My one complaint about this fantastic collection is that there’s a couple of crackers missing. In “North and South” Orwell has a terrific swipe at reverse snobbery, the notions that all northerners are tough, are hard-workers and have grit and integrity, while southerners are soft, effete, supercilious profiteers – a complete nonsense, he argues. Meanwhile, in “Revenge Is Sour”, Orwell witnesses first-hand the degrading treatment handed out to German war criminals by a Jewish man in Belgium in the immediate aftermath of the war, contrasting this with the compassion displayed by a Belgian man who is badly affected by the sight of a dead German commando by a bridge.
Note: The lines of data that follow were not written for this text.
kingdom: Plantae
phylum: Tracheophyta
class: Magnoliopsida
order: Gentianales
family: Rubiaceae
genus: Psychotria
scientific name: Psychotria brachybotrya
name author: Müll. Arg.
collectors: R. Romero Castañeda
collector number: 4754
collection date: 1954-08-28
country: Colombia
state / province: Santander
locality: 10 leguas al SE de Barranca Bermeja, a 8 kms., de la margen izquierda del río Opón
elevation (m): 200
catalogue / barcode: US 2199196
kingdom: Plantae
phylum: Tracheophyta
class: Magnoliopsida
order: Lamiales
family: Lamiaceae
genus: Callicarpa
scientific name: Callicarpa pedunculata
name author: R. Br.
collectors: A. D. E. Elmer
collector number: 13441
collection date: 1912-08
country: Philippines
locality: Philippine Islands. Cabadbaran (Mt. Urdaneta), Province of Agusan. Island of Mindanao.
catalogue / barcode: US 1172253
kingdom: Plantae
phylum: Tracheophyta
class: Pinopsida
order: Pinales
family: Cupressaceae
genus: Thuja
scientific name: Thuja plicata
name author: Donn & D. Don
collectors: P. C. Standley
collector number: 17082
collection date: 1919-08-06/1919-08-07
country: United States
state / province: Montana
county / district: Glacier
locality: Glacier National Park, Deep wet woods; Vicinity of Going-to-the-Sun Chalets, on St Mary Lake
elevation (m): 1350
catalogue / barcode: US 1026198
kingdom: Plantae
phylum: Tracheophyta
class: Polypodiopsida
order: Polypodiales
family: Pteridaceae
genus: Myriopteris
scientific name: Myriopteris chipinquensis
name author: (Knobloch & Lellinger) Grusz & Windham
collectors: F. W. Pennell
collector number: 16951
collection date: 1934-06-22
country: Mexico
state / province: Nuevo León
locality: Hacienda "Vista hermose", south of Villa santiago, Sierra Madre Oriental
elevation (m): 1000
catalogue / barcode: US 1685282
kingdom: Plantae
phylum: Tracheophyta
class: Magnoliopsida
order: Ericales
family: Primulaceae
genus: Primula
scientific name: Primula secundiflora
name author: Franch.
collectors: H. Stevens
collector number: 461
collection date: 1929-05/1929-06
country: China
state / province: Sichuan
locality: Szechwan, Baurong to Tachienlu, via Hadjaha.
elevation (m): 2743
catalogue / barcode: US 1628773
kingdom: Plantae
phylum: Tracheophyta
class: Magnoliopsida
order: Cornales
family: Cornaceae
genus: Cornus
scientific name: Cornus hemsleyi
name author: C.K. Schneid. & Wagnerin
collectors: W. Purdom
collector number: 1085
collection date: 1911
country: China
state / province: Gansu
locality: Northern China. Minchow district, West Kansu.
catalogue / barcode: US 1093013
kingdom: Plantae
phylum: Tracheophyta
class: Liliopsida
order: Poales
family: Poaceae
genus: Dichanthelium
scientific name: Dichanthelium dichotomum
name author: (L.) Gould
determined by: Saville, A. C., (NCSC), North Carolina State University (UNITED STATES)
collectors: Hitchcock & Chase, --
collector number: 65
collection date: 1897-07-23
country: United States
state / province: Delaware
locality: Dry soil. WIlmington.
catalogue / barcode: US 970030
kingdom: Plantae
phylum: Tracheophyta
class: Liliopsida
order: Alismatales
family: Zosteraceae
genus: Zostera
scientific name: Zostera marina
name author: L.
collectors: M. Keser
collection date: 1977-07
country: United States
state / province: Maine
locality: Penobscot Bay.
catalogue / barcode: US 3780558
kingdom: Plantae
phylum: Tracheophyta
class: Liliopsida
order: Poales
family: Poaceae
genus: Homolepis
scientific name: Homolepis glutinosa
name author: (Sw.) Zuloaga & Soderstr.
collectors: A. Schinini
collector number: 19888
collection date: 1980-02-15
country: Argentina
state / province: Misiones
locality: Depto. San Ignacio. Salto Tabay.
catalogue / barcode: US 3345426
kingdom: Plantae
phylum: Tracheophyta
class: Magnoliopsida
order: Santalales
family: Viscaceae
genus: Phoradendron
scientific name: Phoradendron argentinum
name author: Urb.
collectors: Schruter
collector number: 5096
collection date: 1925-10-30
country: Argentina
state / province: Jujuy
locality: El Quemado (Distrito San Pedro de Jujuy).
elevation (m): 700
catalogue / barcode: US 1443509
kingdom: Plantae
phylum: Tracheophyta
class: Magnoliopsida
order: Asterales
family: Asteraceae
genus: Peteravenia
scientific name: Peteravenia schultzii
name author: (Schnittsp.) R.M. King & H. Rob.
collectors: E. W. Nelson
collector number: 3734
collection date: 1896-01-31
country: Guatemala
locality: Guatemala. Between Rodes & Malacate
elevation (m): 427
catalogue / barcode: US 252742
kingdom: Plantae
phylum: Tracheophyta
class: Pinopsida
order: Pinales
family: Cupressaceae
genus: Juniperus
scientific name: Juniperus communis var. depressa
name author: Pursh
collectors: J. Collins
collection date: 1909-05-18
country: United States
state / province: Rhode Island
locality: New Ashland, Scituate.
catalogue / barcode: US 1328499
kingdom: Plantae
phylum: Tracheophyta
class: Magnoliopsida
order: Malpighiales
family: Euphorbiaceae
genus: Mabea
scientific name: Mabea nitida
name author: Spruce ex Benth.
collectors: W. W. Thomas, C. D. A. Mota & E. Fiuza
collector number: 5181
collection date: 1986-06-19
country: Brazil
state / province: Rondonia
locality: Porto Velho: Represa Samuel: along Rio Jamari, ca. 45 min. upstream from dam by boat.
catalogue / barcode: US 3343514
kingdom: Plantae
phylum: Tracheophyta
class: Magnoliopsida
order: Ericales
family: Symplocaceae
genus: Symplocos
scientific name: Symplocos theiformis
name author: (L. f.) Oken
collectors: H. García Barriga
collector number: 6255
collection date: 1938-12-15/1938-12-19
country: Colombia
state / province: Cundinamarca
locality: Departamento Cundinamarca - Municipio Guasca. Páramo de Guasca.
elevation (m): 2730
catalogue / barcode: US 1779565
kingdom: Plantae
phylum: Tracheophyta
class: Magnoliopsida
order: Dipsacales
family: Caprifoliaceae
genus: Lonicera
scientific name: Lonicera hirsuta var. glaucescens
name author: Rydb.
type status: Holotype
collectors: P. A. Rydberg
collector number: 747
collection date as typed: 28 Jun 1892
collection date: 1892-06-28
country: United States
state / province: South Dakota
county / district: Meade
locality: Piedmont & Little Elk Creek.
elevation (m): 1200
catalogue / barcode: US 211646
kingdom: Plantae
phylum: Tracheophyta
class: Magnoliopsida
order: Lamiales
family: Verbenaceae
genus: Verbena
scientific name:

Orwell refutes the whole idea of revenge – indeed, reveals the illusion of revenge - in a quite masterful couple of thousand words. And he even further reveals himself to be a man after my own heart in “A Good Cup of Tea”, that very British of vices. None of these are to be found in this collection, a terrible pity.

So, rather perversely, in my examination of a man who dedicated himself both intellectually and physically against the forces of prejudice, I’ll sum up with one of my own – I am biased; I love this book. Opening it again feels like putting on your favourite pair of jeans, or throwing on your old leather jacket for a night out, or tipping a beer with your best friends on a warm spring night, or simply having a good chat with a neighbour – it’s vital, indispensable and something anyone who’s interested in good writing, fairness and common humanity should own.